- Born: 1929 Cincinnati, Ohio, U.S.
- Died: February 4, 2012 (aged 82–83) Sarasota, Florida, U.S.
- Education: Amherst College (BA) University of Wisconsin (PhD)
- Scientific career
- Fields: Organic chemistry
- Workplaces: University of Michigan, California Institute of Technology, University of Virginia
- Doctoral advisor: William Summer Johnson
- Other academic advisors: William Gould Young
- Doctoral students: David A. Evans
- Other notable students: Peter Wipf

= Robert E. Ireland =

American organic chemist

Robert E. Ireland (1929 – February 4, 2012) was an American chemist and the Thomas Jefferson Chair Professor of chemistry at the University of Virginia.
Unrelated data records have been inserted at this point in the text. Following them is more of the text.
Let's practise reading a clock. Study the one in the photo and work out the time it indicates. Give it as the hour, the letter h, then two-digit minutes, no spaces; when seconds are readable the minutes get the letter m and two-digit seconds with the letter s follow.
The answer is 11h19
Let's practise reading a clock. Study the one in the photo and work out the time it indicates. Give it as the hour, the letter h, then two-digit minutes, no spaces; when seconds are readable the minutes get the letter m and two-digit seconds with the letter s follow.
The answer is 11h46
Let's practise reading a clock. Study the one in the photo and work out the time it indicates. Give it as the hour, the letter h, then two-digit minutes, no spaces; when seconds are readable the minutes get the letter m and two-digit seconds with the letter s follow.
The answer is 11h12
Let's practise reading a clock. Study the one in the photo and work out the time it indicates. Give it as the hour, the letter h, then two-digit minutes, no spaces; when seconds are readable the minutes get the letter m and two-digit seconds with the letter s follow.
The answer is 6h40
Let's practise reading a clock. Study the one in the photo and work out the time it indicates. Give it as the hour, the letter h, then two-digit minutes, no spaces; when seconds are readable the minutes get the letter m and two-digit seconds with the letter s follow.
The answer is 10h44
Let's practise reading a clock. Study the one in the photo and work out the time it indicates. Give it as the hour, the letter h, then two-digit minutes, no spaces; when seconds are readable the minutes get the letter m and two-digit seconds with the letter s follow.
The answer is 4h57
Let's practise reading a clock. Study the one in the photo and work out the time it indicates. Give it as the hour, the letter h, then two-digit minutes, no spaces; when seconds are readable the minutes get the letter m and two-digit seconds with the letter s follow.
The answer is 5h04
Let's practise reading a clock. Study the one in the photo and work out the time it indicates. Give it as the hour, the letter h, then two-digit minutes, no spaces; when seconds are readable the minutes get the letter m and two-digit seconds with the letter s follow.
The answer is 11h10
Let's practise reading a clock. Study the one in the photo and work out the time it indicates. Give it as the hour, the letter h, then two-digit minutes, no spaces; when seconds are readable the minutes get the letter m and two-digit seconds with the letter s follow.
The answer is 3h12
He is known for his textbook Organic Synthesis and his contributions to the Ireland–Claisen rearrangement chemical reaction.

==Academic career==
Ireland earned his A.B. in chemistry in 1951 at Amherst College and earned his Ph.D. in chemistry in 1954 from the University of Wisconsin with William Summer Johnson, and did his postdoctoral work at UCLA with William Gould Young. In 1956, he joined the chemistry department of University of Michigan. In 1965, he became a professor of organic chemistry at the California Institute of Technology. In 1985 he became the director of the Merrell Dow Research Institute in Strasbourg, France. A year later, he became the chair of the chemistry department of University of Virginia.

==Awards and honors==
- Ernest Guenther Award, 1977

==Personal life==
Ireland was married to wife Margaret at the time of his passing. He had two sons, Mark and Richard, with his first wife, Suzanne.